Devin stood up to pace over to the window, look down onto the tree-lined road and then pace back. “We’ve been following Von Albrecht for the past two months, hoping to find a pattern so we could set you up to run into him. But for the past three weeks he hasn’t left his house at all. Not once. He’s always spent the bulk of his nonworking time at home, but not to poke his head out of his own front door once in three weeks is very odd.”
“Maybe he’s dead.”
“Doubtful. Nothing else has changed. His children come and go in the same pattern—to school, errands, to parties with their friends and so on, with no sign of mourning or visits from mortuary personnel. The daughter, Emma, buys the same amount of food every week. So we’re pretty sure he’s still alive. No doctor visits, so he’s probably not ill, at least not seriously.”
“Personnel,” Pagan said. “Never heard you use that word before. Sounds...military.”
“I’m officially a lieutenant in Her Majesty’s Navy.” He pronounced it leftenant. “Unofficially, the men who face real combat wouldn’t consider me very military.”
“So how do I get to see and hear this guy if he’s locked up in his house?” she asked. “I’m way too messy to be convincing as his new maid.”
“I told you that you wouldn’t need to pretend to be anyone but yourself.
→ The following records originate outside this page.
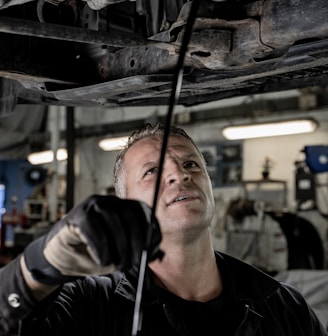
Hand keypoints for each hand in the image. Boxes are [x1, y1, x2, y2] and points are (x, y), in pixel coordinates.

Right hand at [24, 195, 161, 283]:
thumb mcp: (121, 256)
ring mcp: (93, 206)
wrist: (63, 259)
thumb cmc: (95, 255)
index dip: (151, 229)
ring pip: (113, 218)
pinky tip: (103, 260)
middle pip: (130, 214)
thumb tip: (157, 253)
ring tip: (119, 265)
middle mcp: (110, 202)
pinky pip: (94, 227)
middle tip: (137, 262)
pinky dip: (102, 247)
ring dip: (120, 246)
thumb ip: (139, 252)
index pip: (143, 211)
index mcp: (124, 208)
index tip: (153, 249)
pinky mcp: (78, 215)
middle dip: (137, 240)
I’ve got an idea.” He stopped pacing. She detected a challenge in his stormy gaze. “You’re a movie star of German descent, after all. And a lonely girl in a strange city.”
Pagan, who didn’t feel the least bit lonely, met his eyes with a small, pleased smile. “So empty inside and in need of rescue. How well you know me.”
CHAPTER EIGHT
San Telmo, Buenos Aires
Evening of January 10, 1962
CONFITERIA BAILABLE
A café-like establishment where one can purchase refreshments and dance tango.
The tires rumbled over cobblestones. Dim light from streetlamps flashed through the dark interior of the car, over the back of Carlos’s head, flashing bronze on Mercedes’s dress as she stared out the car window.
Pagan was headed out to a bar. She, an alcoholic. The things she did for Devin and for her country...well, they were dangerous in all kinds of ways and she enjoyed them. That probably meant something was wrong with her, but that fault could get in line behind all the others.
She glanced over at Mercedes, calm and glowing in that knee-length burnished dress, her thick, curly black hair teased at the crown. The winged black eyeliner Pagan had drawn on gave her dark brown eyes a newly mysterious look.
“Cobblestones on the streets, and the buildings are shorter here,” Pagan said, watching the two-story edifices fly past, their window boxes overflowing with flowers, closed up for the night.